Naming the boundary turns scope from a private assumption into a rail the agent can run against.
Put the feedback loop inside the task
Feedback loops are how agents start giving good results.
The task needs gates. Without gates, the agent is just moving.
This is why test-driven development maps so well to agent work. A good test gives the agent something to loop against. A good acceptance criterion does the same thing. It gives the agent a clear standard rather than a vibe.
The behavior bullets are the acceptance criteria. If they’re precise enough, an agent can write tests against them. If the agent can’t write tests against them, I probably haven’t described the behavior clearly enough.
That turns a task from “please build the thing I have in my head” into something closer to a working contract. The agent can implement against it. CI can check part of it. I can review it.
The loop matters more than the model.
A better model inside a sloppy system produces prettier slop. A decent model inside a clear loop can do useful work.
Keep the work small enough to review
I don’t do much one-shot prompting. I do a lot of small PRs.
That’s partly for the agent, but mostly for me.
A small PR means I don’t have to understand one giant complicated problem. I can focus on exactly what this issue or PR is trying to accomplish. That keeps the context down, sharpens the requirements, and speeds up review.
Smaller work also makes the other rules easier to enforce: easier to name the goal, write behavior bullets, define out of scope, and see whether the tests prove anything.
Some agent demos point people in the wrong direction. The fantasy is one giant autonomous agent running a huge chunk of the business. The useful version looks more like lanes: narrow work, clear ownership, smaller permissions, and smaller receipts.
That doesn’t mean the model is incapable of doing more. It means I’m designing the system so I can still manage the work.
Use the right context, not the most context
The goal isn’t maximum context. It’s the right context.
In my process, I have infrastructure in place to clear context when I’m building plans. I want the agent to engage with the right parts of the codebase, not drag every stale note, previous assumption, and irrelevant file into the task.
Most of my codebases are Ruby on Rails, and Rails apps are naturally broken into small files with a lot of convention.
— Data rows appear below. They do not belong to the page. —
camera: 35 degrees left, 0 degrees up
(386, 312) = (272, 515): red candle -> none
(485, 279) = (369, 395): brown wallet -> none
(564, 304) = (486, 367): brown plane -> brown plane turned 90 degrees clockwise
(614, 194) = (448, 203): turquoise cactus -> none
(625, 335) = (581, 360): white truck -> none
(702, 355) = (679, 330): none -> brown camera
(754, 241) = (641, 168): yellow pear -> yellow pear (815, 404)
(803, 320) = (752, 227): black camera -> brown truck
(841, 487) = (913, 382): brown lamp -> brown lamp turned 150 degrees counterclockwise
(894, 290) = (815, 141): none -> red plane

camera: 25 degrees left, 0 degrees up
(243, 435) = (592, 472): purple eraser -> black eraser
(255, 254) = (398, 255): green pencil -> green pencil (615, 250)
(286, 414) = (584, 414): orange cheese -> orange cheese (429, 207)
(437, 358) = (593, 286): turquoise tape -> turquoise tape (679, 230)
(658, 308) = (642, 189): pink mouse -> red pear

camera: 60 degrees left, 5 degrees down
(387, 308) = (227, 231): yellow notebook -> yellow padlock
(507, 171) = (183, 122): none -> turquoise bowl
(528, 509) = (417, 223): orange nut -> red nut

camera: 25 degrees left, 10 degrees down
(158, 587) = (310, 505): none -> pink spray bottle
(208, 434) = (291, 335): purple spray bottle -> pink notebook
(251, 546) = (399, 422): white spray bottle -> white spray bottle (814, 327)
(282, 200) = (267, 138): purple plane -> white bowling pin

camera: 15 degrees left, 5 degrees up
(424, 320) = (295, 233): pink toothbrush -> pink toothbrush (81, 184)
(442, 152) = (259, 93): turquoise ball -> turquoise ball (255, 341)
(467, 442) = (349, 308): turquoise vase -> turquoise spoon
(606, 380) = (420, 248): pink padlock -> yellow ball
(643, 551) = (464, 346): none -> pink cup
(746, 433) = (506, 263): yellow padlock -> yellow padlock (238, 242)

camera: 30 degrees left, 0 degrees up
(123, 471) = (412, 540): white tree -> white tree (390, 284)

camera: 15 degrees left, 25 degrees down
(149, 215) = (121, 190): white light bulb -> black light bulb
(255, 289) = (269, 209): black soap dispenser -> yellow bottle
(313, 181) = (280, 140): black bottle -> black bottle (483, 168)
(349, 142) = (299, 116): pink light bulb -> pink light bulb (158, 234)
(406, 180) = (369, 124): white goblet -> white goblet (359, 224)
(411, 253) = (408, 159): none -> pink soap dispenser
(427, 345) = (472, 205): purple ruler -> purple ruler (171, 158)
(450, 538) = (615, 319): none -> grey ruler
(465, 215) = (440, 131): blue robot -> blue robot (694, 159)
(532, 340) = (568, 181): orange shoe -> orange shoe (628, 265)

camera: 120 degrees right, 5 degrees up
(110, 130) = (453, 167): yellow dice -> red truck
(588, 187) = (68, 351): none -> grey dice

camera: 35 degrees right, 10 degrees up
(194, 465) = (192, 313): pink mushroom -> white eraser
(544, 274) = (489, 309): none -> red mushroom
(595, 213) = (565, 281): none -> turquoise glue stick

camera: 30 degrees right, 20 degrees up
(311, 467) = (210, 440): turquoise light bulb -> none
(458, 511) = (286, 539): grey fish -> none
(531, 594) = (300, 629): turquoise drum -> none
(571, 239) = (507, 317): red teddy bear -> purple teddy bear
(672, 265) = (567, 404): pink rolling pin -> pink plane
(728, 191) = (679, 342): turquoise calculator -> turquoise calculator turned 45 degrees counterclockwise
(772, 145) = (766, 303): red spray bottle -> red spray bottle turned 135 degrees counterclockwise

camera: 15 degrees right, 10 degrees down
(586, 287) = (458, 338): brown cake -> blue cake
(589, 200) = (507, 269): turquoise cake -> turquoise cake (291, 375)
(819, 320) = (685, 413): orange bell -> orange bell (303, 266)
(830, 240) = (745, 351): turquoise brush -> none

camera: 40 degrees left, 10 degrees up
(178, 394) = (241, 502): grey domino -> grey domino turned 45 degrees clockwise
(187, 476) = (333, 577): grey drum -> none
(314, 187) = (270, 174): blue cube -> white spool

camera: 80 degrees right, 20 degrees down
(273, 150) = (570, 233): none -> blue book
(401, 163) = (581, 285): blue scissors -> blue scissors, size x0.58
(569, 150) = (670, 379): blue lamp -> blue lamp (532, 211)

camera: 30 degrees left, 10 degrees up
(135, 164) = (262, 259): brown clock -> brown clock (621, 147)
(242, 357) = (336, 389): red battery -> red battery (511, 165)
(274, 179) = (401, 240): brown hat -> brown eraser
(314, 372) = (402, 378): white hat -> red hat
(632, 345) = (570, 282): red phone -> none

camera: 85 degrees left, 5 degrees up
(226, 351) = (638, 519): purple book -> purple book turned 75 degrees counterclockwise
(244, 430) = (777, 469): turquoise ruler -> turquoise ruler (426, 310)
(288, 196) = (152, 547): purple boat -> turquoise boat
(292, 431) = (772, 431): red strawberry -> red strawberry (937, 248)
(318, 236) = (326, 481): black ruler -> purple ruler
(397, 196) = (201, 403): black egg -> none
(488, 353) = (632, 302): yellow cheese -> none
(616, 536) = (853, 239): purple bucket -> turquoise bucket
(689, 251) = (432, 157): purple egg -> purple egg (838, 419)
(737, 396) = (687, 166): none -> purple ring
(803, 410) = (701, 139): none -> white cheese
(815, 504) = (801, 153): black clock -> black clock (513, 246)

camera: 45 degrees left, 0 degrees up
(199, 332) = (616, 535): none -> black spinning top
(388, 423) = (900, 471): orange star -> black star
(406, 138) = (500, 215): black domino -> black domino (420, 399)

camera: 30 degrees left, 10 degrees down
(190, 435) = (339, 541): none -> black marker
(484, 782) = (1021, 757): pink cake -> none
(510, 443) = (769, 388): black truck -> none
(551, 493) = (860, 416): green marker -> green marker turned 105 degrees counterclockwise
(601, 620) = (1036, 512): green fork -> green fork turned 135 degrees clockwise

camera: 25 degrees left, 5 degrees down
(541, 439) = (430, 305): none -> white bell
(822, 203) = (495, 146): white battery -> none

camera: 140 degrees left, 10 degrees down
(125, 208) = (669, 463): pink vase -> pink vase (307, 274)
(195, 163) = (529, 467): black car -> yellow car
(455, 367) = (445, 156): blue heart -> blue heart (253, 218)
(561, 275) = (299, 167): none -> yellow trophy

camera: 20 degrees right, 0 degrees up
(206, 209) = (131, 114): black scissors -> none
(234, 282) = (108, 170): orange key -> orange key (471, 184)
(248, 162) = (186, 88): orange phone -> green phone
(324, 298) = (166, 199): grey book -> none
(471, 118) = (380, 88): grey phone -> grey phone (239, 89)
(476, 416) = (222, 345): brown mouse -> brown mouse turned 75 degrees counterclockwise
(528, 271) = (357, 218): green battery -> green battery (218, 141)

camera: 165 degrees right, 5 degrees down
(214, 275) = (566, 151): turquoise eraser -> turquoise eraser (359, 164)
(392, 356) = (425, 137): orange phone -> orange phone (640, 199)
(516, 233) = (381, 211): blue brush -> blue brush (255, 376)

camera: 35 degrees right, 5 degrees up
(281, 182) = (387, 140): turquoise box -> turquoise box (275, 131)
The agent doesn’t have to ingest one giant blob of application logic just to work on a problem.
The broader point isn’t Rails specifically. It’s the convention and structure that make context easier to manage.
A small, well-structured context is easier for the agent to use than a huge pile of old context. Bad context isn’t neutral. Agents over-obey context. A stale instruction becomes automated institutional memory.
Keep context scoped, current, or gone.
Trust should leave receipts
Trust should be tangible.
Getting things done quickly might feel good, but it isn’t the same as trust. I trust the workflow more when I can review the PR, understand the tests, and see the code working toward passing them. I trust it when the agent reports back against the task it was given, not just when it opens a branch.
A PR isn’t enough. A branch isn’t enough. A test run isn’t enough. Those are activity artifacts.
The management question is simpler: did it do the job?
If the task says there are four behavior bullets, the agent should report back against those four bullets. If the task says “don’t touch billing,” the report should confirm billing wasn’t touched. If anything is unclear, destructive, customer-facing, security-sensitive, or outside the named scope, the agent should stop and ask.
The human stays in the loop where judgment matters: business requirements at the front, optional plan review in the middle, PR review before merge. Not constantly in the loop. Deliberately in the loop.
When the result is wrong, I don’t just blame the model. I look at the process: requirement, skill, workflow, gate, execution, and review scope.
That’s what I mean when I say managing agents is management again.
Not less management. More explicit management.
That’s the part I’m trying to make boring enough to rely on.